Plus globalement, la progression de la production agricole mondiale, toutes grandes productions prises en compte (céréales, oléagineux, canne et betterave à sucre, fruits, légumes, lait et viandes), a été au cours des deux dernières décennies de 31 % par décennie. Cela rend particulièrement bizarres les prévisions de Nicolas Hulot, qui affirmait dans Les Echos du 30 octobre 2015 que la production agricole mondiale diminuerait de 2% par décennie « dans les décennies à venir », suite au réchauffement climatique. Pour le moment, et tant que le réchauffement n’atteindra pas 2 degrés par rapport à la fin du siècle dernier, une prévision de ce genre est tout simplement ridicule, et cela pour plusieurs décennies, si on croit le GIEC et si on regarde les chiffres. Espérons que notre grand expert est plus sérieux quand il parle d’environnement et de climat que lorsqu’il parle d’agriculture.

 

Un autre point, allant dans le même sens, mérite d’être signalé.
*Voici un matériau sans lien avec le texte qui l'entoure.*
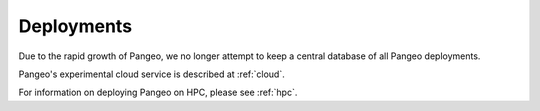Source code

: .. _deployments:

Deployments
===========

Due to the rapid growth of Pangeo, we no longer attempt to keep a central
database of all Pangeo deployments.

Pangeo's experimental cloud service is described at :ref:`cloud`.

For information on deploying Pangeo on HPC, please see :ref:`hpc`.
Tous les experts sont d’accord pour estimer que, pour nourrir convenablement les 10 milliards d’habitants de notre planète en 2050, il faut multiplier la production agricole mondiale de 1995 par 2,25. Grâce à FAOSTAT, nous disposons aujourd’hui de chiffres qui permettent de projeter jusqu’à 2050 l’évolution observée depuis 1995. Cette projection est très instructive : à partir des chiffres de 2008, toujours en moyenne triennale, la projection pour 2050 est une multiplication de la production agricole mondiale de 1995 par 2,84 ; à partir des chiffres de 2012, le chiffre correspondant est de 2,88 et, à partir des chiffres de 2016, de 2,98. Cela démontre, non seulement que la marge par rapport à 2,25 est importante, mais qu’elle grandit d’année en année. On pourra toujours objecter que demain ne sera pas comme aujourd’hui. J’ai démontré, dans mon livre « La famine vaincue ? », publié aux éditions « La France Agricole » au début de cette année, que ces projections sont globalement valables, notamment grâce au réchauffement climatique.

 

Tout cela n’empêchera pas les médias et les prophètes de malheur, à l’unisson comme d’habitude, de proclamer que, dans ce domaine comme dans les autres, « le pire est à venir ». Concernant l’agriculture mondiale, si on écoute le GIEC, on peut estimer que ce n’est pas vrai et, et si on regarde les chiffres de FAOSTAT, on peut conclure que les paysans du monde ont fait leur boulot, en privilégiant les aspects quantitatifs, comme cela leur était demandé. Ils continueront à le faire en s’adaptant progressivement à la nouvelle demande sociale, désormais attachée également aux aspects qualitatifs. Espérons que les politiques agricoles, injustement décriées, suivront la même évolution, sans oublier que 800 millions de personnes souffrent encore de la faim dans le monde.